**Prompt**
The response must reproduce exactly every line of the material below holding the word "down".

**Given records**
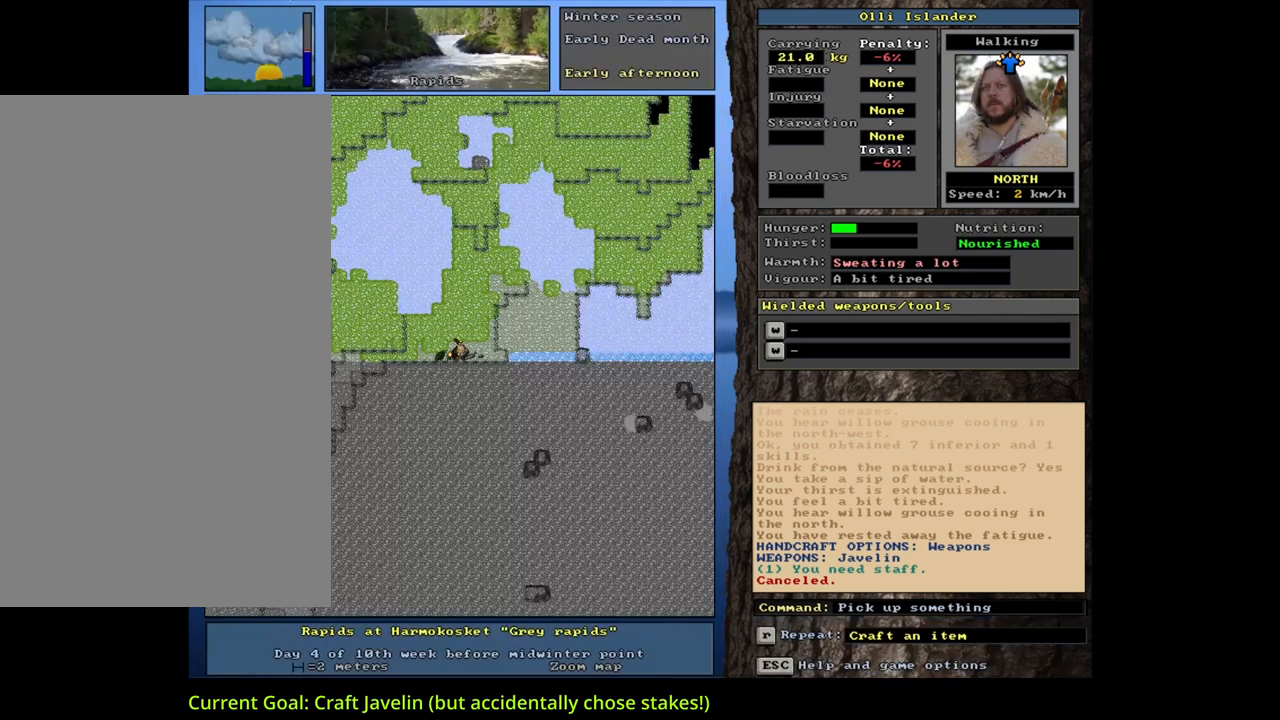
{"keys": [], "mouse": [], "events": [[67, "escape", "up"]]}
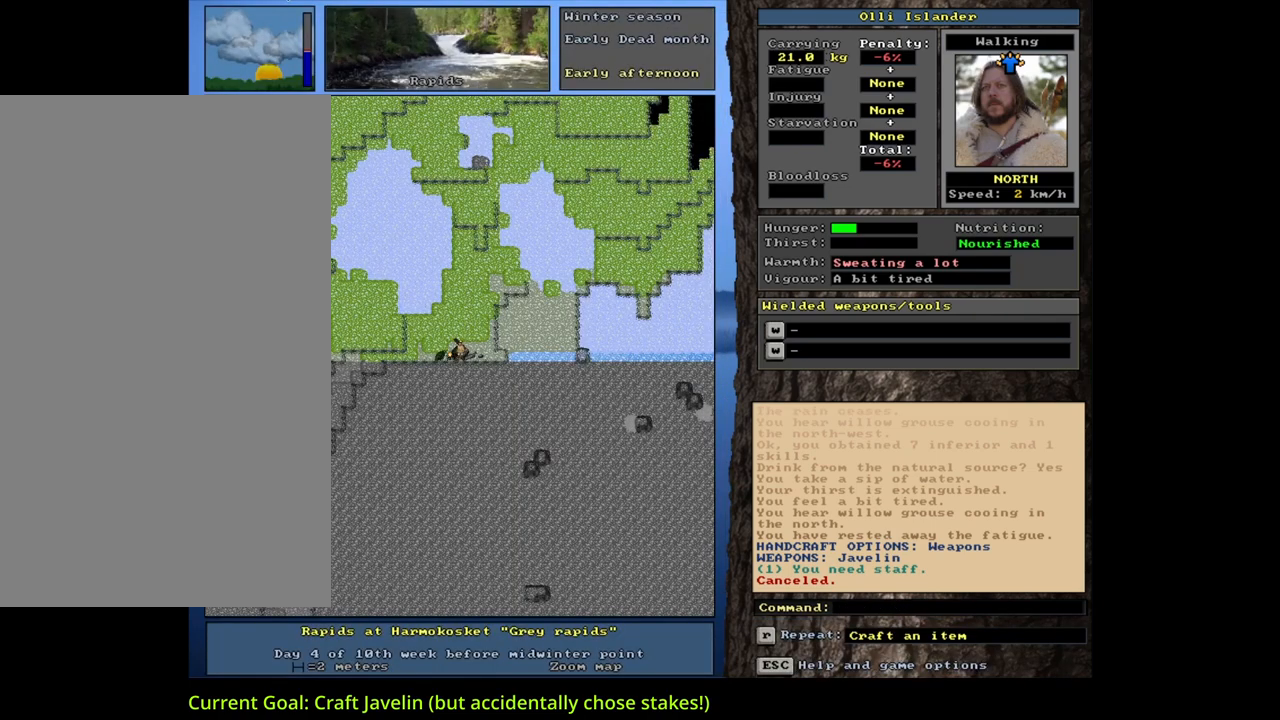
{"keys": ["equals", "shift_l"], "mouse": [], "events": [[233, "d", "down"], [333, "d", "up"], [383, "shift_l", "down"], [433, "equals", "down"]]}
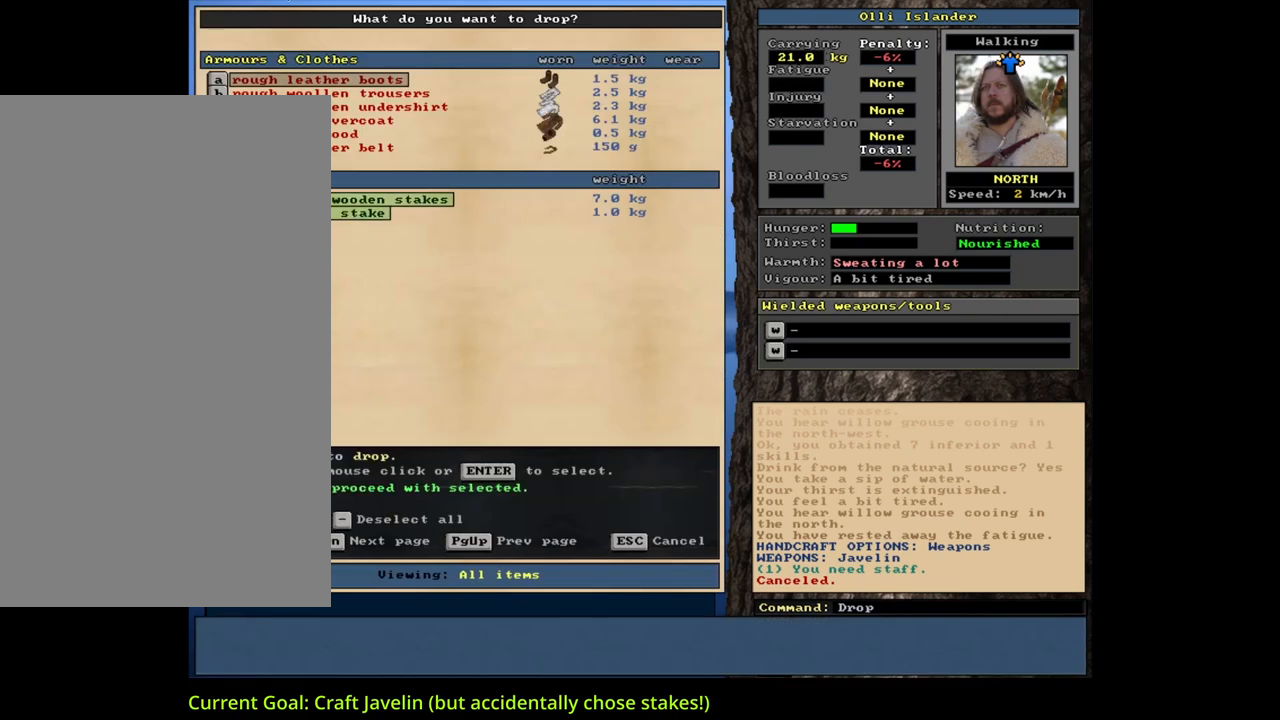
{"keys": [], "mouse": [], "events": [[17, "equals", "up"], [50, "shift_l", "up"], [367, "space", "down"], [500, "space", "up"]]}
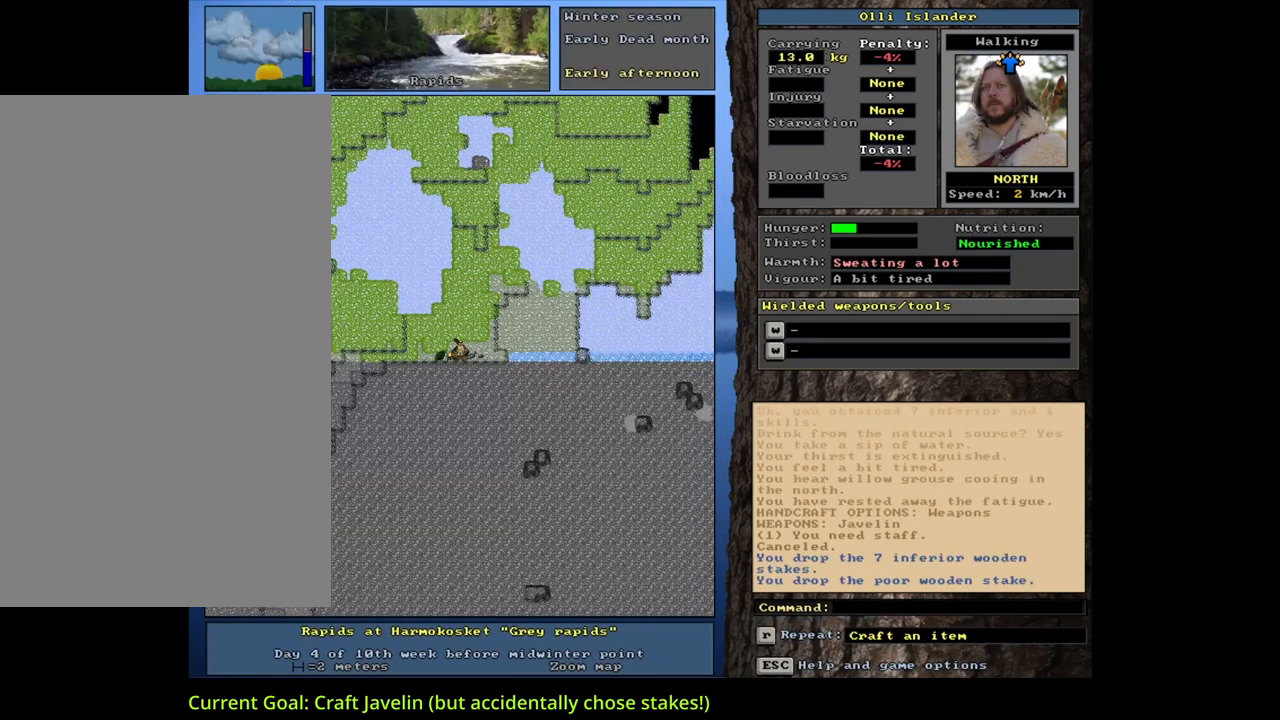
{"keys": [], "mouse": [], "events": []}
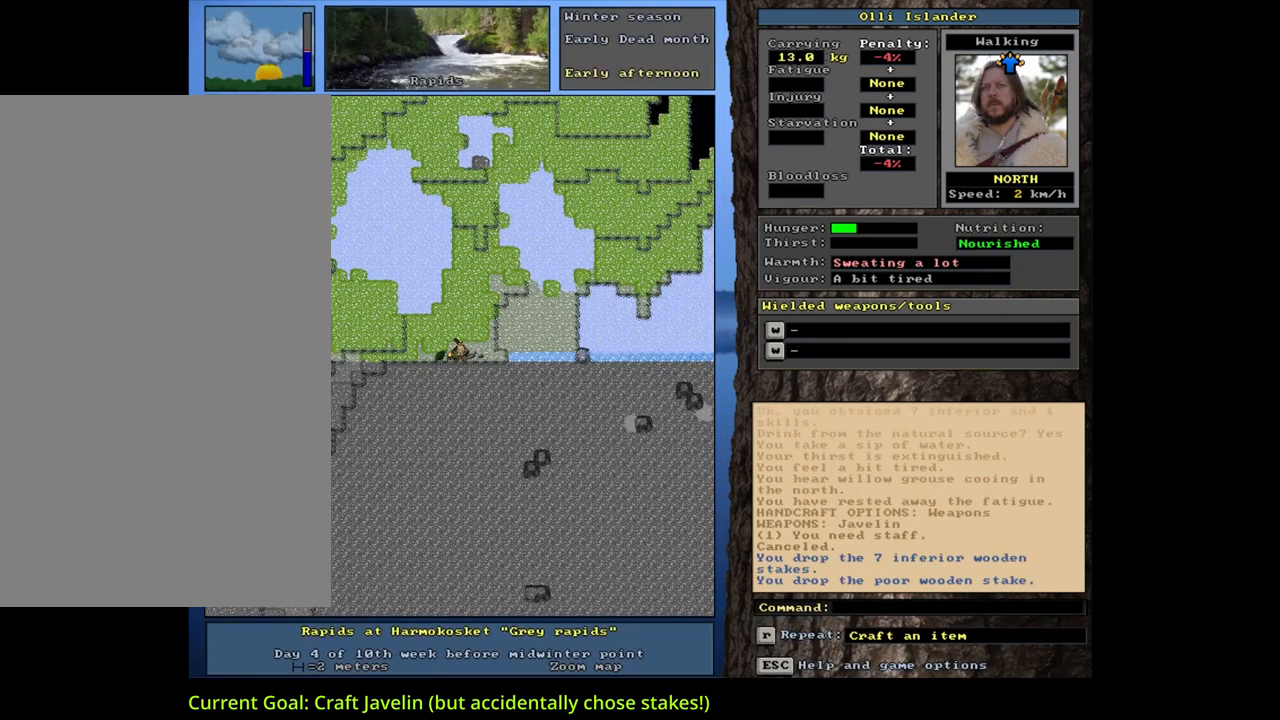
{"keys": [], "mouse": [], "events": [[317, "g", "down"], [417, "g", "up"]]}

**Task result**
{"keys": ["equals", "shift_l"], "mouse": [], "events": [[233, "d", "down"], [333, "d", "up"], [383, "shift_l", "down"], [433, "equals", "down"]]}
{"keys": [], "mouse": [], "events": [[17, "equals", "up"], [50, "shift_l", "up"], [367, "space", "down"], [500, "space", "up"]]}
{"keys": [], "mouse": [], "events": [[317, "g", "down"], [417, "g", "up"]]}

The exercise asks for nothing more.